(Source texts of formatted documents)
^^^^^^^^

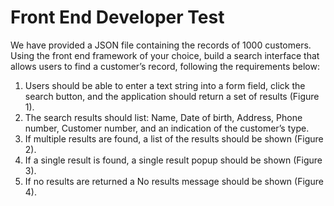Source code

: # Front End Developer Test

We have provided a JSON file containing the records of 1000 customers. Using the front end framework of your choice, build a search interface that allows users to find a customer’s record, following the requirements below:

1. Users should be able to enter a text string into a form field, click the search button, and the application should return a set of results (Figure 1).
2. The search results should list: Name, Date of birth, Address, Phone number, Customer number, and an indication of the customer’s type.
3. If multiple results are found, a list of the results should be shown (Figure 2).
4. If a single result is found, a single result popup should be shown (Figure 3).
5. If no results are returned a No results message should be shown (Figure 4).
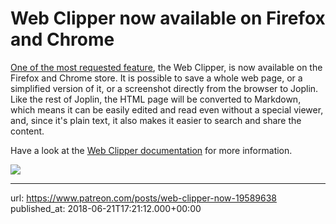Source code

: # Web Clipper now available on Firefox and Chrome

[One of the most requested feature](https://github.com/laurent22/joplin/issues/135), the Web Clipper, is now available on the Firefox and Chrome store. It is possible to save a whole web page, or a simplified version of it, or a screenshot directly from the browser to Joplin. Like the rest of Joplin, the HTML page will be converted to Markdown, which means it can be easily edited and read even without a special viewer, and, since it's plain text, it also makes it easier to search and share the content.

Have a look at the [Web Clipper documentation](https://joplinapp.org/clipper/) for more information.

![](images/20180621-182112_0.png)

* * *

url: https://www.patreon.com/posts/web-clipper-now-19589638
published_at: 2018-06-21T17:21:12.000+00:00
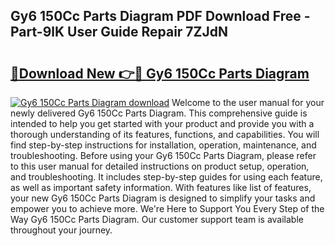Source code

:## Gy6 150Cc Parts Diagram PDF Download Free - Part-9lK User Guide Repair 7ZJdN

# <h2><a href="http://dfiso01.blite.top/?on=Gy6+150Cc+Parts+Diagram">🔗Download New 👉🔴 Gy6 150Cc Parts Diagram</a></h2>

[![Gy6 150Cc Parts Diagram download](https://i.imgur.com/lujVjoI.png)](http://dfiso01.blite.top/?on=Gy6+150Cc+Parts+Diagram)
Welcome to the user manual for your newly delivered Gy6 150Cc Parts Diagram. This comprehensive guide is intended to help you get started with your product and provide you with a thorough understanding of its features, functions, and capabilities. You will find step-by-step instructions for installation, operation, maintenance, and troubleshooting. Before using your Gy6 150Cc Parts Diagram, please refer to this user manual for detailed instructions on product setup, operation, and troubleshooting. It includes step-by-step guides for using each feature, as well as important safety information. With features like list of features, your new Gy6 150Cc Parts Diagram is designed to simplify your tasks and empower you to achieve more. We're Here to Support You Every Step of the Way Gy6 150Cc Parts Diagram. Our customer support team is available throughout your journey.
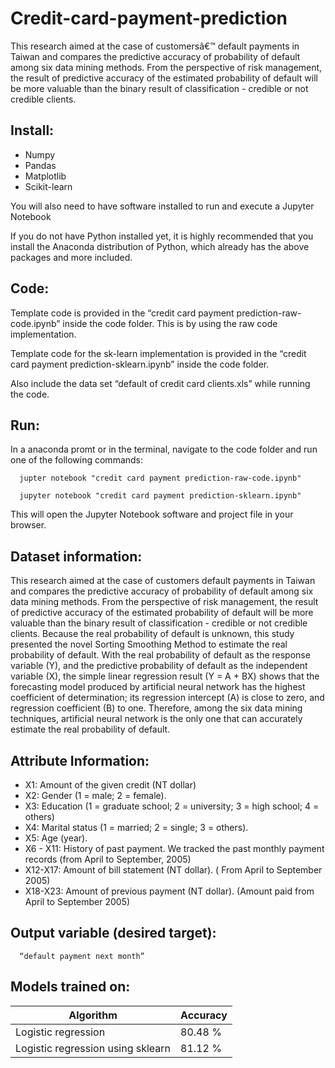 # Credit-card-payment-prediction

This research aimed at the case of customersâ€™ default payments in Taiwan and compares the predictive accuracy of probability of default among six data mining methods. From the perspective of risk management, the result of predictive accuracy of the estimated probability of default will be more valuable than the binary result of classification - credible or not credible clients.

## Install:

* Numpy
* Pandas 
* Matplotlib
* Scikit-learn

You will also need to have software installed to run and execute a Jupyter Notebook

If you do not have Python installed yet, it is highly recommended that you install the Anaconda distribution of Python, which already has the above packages and more included.

## Code:

Template code is provided in the “credit card payment prediction-raw-code.ipynb” inside the code folder. This is by using the raw code implementation. 

Template code for the sk-learn implementation is provided in the “credit card payment prediction-sklearn.ipynb” inside the code folder.

Also include the data set “default of credit card clients.xls” while running the code.

## Run:

In a anaconda promt or in the  terminal, navigate to the code folder and run one of the following commands:

      jupter notebook "credit card payment prediction-raw-code.ipynb"

      jupyter notebook "credit card payment prediction-sklearn.ipynb"

This will open the Jupyter Notebook software and project file in your browser.

## Dataset information:

This research aimed at the case of customers default payments in Taiwan and compares the predictive accuracy of probability of default among six data mining methods. From the perspective of risk management, the result of predictive accuracy of the estimated probability of default will be more valuable than the binary result of classification - credible or not credible clients. Because the real probability of default is unknown, this study presented the novel Sorting Smoothing Method to estimate the real probability of default. With the real probability of default as the response variable (Y), and the predictive probability of default as the independent variable (X), the simple linear regression result (Y = A + BX) shows that the forecasting model produced by artificial neural network has the highest coefficient of determination; its regression intercept (A) is close to zero, and regression coefficient (B) to one. Therefore, among the six data mining techniques, artificial neural network is the only one that can accurately estimate the real probability of default.

## Attribute Information:

* X1: Amount of the given credit (NT dollar)
* X2: Gender (1 = male; 2 = female). 
* X3: Education (1 = graduate school; 2 = university; 3 = high school; 4 = others)
* X4: Marital status (1 = married; 2 = single; 3 = others). 
* X5: Age (year).
* X6 - X11: History of past payment. We tracked the past monthly payment records (from April to September, 2005)
* X12-X17: Amount of bill statement (NT dollar). ( From April to September 2005)
* X18-X23: Amount of previous payment (NT dollar). (Amount paid from April to September 2005)

## Output variable (desired target):

      “default payment next month”


## Models trained on:

| Algorithm                         | Accuracy|
| --- | --- | 
| Logistic regression               | 80.48 % |
| Logistic regression using sklearn | 81.12 % |







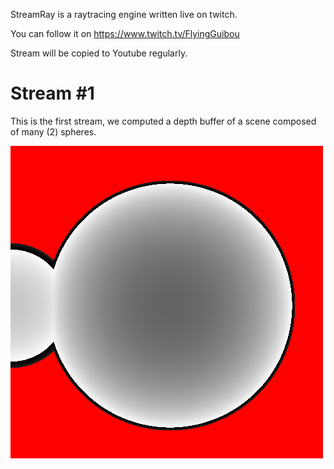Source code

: StreamRay is a raytracing engine written live on twitch.

You can follow it on https://www.twitch.tv/FlyingGuibou

Stream will be copied to Youtube regularly.

Stream #1
=========

This is the first stream, we computed a depth buffer of a scene composed of many (2) spheres.

![](results/stream1.png)
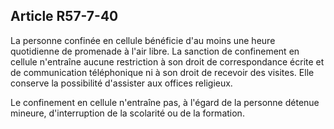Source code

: Article R57-7-40
----
La personne confinée en cellule bénéficie d'au moins une heure quotidienne de
promenade à l'air libre. La sanction de confinement en cellule n'entraîne aucune
restriction à son droit de correspondance écrite et de communication
téléphonique ni à son droit de recevoir des visites. Elle conserve la
possibilité d'assister aux offices religieux.

Le confinement en cellule n'entraîne pas, à l'égard de la personne détenue
mineure, d'interruption de la scolarité ou de la formation.
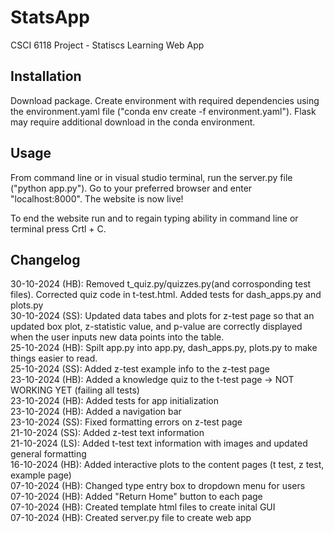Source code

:# StatsApp
CSCI 6118 Project - Statiscs Learning Web App 

## Installation 
Download package. Create environment with required dependencies using the environment.yaml file ("conda env create -f environment.yaml"). Flask may require additional download in the conda environment.

## Usage
From command line or in visual studio terminal, run the server.py file ("python app.py"). Go to your preferred browser and enter "localhost:8000". The website is now live! 

To end the website run and to regain typing ability in command line or terminal press Crtl + C. 

## Changelog
30-10-2024 (HB): Removed t_quiz.py/quizzes.py(and corrosponding test files). Corrected quiz code in t-test.html. Added tests for dash_apps.py and plots.py </br>
30-10-2024 (SS): Updated data tabes and plots for z-test page so that an updated box plot, z-statistic value, and p-value are correctly displayed when the user inputs new data points into the table. </br>
25-10-2024 (HB): Spilt app.py into app.py, dash_apps.py, plots.py to make things easier to read. </br>
25-10-2024 (SS): Added z-test example info to the z-test page </br>
23-10-2024 (HB): Added a knowledge quiz to the t-test page -> NOT WORKING YET (failing all tests)<br/>
23-10-2024 (HB): Added tests for app initialization <br/>
23-10-2024 (HB): Added a navigation bar <br/>
23-10-2024 (SS): Fixed formatting errors on z-test page <br>
21-10-2024 (SS): Added z-test text information <br/>
21-10-2024 (LS): Added t-test text information with images and updated general formatting <br/>
16-10-2024 (HB): Added interactive plots to the content pages (t test, z test, example page) <br/>
07-10-2024 (HB): Changed type entry box to dropdown menu for users <br/>
07-10-2024 (HB): Added "Return Home" button to each page <br/>
07-10-2024 (HB): Created template html files to create inital GUI <br/>
07-10-2024 (HB): Created server.py file to create web app <br/>

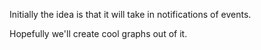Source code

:Initially the idea is that it will take in notifications of events.

Hopefully we'll create cool graphs out of it.
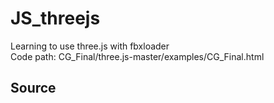 # JS_threejs
Learning to use three.js with fbxloader<br>
Code path: CG_Final/three.js-master/examples/CG_Final.html<br>

<h2>Source</h2>
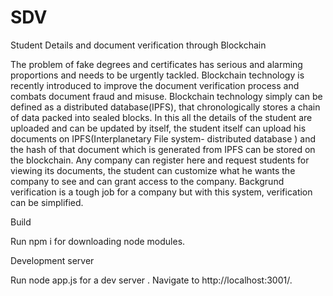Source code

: # SDV
Student Details and document verification through Blockchain

The problem of fake degrees and certificates has serious and alarming proportions and needs to be urgently tackled. Blockchain technology is recently introduced to improve the document verification process and combats document fraud and misuse. Blockchain technology simply can be defined as a distributed database(IPFS), that chronologically stores a chain of data packed into sealed blocks. In this all the details of the student are uploaded and can be updated by itself, the student itself can upload his documents on IPFS(Interplanetary File system- distributed database ) and the hash of that document which is generated from IPFS can be stored on the blockchain. Any company can register here and request students for viewing its documents, the student can customize what he wants the company to see and can grant access to the company. Backgrund verification is a tough job for a company but with this system, verification can be simplified.

Build

Run npm i for downloading node modules.  


Development server

Run node app.js for a dev server . Navigate to http://localhost:3001/.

^^^^^^^^

§ What to work on
Start at the line containing "4. If a single" above and stop at the line containing "on Firefox and Chrome". Output those lines exactly, both included, but none of the pictures.

§ Solution to this exercise
4. If a single result is found, a single result popup should be shown (Figure 3).
5. If no results are returned a No results message should be shown (Figure 4).
Source code

: # Web Clipper now available on Firefox and Chrome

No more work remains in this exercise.